The highly unusual legal case, which involves a mystery government witness identified only as "X", is likely to set important precedents for how courts determine national security matters.
In a late development prior to Monday's hearing, the government upgraded the secrecy of the proceedings by obtaining an order from the court for its submissions and evidence to be treated as "top secret" – information that if disclosed would cause "exceptionally grave damage" to national security.
The case arises from a decision in April by Administrative Appeals Tribunal president Justice Duncan Kerr who ruled that the National Archives was right to deny University of NSW Associate Professor Clinton Fernandes access to parts of two Department of Foreign Affairs files dealing with an Indonesian military offensive across East Timor in 1981.
The operation involved the Indonesian army using East Timorese civilians as human shields and ended with a massacre of hundreds of people.
Attorney-General George Brandis issued a "public interest certificate" that excluded Dr Fernandes and his legal representative from hearing evidence presented by government witnesses.
Although the full reasons for Justice Kerr's decision are classified secret, the judge did reveal that Office of National Assessments deputy director-general Jim Hagan emphasised the "particular sensitivity" of Australia's relationship with Indonesia and warned of potential "damage to Australia's international relations and security interests."
Justice Kerr did agree, however, to the release of one line of text and another paragraph from diplomatic file dating back to 1981, and the prospective release of this information that is the subject of the government's Federal Court appeal.
The National Archives argues that Justice Kerr failed to fully take into account "closed and confidential evidence" given by secret government witness "X". The existence of "X" was not disclosed to Dr Fernandes during the tribunal proceedings.
Fairfax Media understands that the two sections of text relate to information from Australia's overseas espionage agency, the Australian Secret Intelligence Service.
Dr Fernandes and his legal counsel will be excluded from much of Monday's proceedings and will not hear the government's arguments relating to evidence provided by "X".

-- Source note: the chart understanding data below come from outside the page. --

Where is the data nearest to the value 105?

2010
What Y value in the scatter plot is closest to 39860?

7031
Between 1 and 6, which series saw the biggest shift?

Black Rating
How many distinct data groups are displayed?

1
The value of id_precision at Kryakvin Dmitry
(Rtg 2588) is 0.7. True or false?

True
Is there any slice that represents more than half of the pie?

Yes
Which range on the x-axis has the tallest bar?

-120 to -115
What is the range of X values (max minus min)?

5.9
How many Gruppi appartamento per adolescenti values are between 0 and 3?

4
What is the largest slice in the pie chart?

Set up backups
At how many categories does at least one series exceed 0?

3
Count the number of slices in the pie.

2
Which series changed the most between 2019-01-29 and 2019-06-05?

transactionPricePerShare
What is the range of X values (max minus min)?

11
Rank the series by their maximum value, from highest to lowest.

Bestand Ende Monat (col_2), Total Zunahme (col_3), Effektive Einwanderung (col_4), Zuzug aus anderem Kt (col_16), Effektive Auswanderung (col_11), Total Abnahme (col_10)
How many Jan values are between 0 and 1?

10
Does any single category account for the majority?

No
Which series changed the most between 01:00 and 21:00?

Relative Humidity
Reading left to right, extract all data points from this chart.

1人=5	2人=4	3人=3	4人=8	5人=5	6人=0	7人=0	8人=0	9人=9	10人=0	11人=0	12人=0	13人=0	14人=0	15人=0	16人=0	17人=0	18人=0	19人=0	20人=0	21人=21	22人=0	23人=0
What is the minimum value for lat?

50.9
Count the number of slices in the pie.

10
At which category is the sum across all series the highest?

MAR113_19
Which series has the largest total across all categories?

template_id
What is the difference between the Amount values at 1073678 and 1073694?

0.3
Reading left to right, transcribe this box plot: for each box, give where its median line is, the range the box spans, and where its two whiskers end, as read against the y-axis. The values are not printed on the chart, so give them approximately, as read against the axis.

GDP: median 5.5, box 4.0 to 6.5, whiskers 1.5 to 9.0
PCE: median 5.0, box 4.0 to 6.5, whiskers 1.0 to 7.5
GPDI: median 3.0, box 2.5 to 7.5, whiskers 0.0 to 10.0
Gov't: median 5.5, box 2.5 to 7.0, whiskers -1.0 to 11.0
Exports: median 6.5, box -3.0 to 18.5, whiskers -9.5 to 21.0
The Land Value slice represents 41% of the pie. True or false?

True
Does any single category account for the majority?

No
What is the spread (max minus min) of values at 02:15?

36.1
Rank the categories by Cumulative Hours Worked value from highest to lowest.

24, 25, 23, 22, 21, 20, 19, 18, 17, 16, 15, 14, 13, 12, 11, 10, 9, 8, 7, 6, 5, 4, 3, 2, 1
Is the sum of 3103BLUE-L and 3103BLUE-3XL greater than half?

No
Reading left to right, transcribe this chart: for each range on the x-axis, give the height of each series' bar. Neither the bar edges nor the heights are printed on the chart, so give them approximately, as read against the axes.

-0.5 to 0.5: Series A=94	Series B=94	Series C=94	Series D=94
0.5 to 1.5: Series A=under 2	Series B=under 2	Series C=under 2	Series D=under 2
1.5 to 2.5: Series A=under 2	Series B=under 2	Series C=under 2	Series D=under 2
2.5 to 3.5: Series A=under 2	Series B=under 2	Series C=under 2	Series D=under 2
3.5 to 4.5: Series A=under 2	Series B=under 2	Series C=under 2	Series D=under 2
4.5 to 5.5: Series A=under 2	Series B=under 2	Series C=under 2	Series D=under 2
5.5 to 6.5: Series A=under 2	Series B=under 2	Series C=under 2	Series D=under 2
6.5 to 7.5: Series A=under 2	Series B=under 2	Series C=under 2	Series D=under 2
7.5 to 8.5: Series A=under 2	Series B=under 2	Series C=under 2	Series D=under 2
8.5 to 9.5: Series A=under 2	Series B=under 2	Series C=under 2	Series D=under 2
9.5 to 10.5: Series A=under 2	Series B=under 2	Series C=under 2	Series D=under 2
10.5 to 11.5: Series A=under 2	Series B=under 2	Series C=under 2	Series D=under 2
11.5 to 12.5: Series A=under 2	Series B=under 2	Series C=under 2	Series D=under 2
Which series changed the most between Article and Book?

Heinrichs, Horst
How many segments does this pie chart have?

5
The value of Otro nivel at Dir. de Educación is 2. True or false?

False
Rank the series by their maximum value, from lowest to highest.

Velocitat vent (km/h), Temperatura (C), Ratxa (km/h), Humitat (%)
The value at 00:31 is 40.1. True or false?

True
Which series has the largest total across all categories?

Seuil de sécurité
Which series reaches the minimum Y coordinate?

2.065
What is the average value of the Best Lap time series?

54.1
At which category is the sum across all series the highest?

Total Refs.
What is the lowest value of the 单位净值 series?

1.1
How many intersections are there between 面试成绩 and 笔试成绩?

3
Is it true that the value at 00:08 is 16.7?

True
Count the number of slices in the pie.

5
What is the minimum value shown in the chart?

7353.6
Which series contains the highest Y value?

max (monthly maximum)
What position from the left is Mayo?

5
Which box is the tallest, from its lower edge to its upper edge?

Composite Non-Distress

A former Australian military intelligence officer turned academic, Dr Fernandes has been engaged in a six-year legal struggle to secure declassification of archives relating to Indonesia's invasion and occupation of East Timor.
Speaking to Fairfax Media, Dr Fernandes was critical of the Attorney-General's intervention in the proceedings.
"The Australian Government is pursuing a secret appeal against a secret judgement about the secret evidence of a secret witness. This goes against the English tradition of fairness from which our legal system springs," Dr Fernandes said.
"Why compromise on those principles, just to protect a group of ageing war criminals in Indonesia?"
The appeal will be heard in Canberra by Federal Court Chief Justice James Allsop, Justice Geoffrey Flick and Justice Michael Wigney.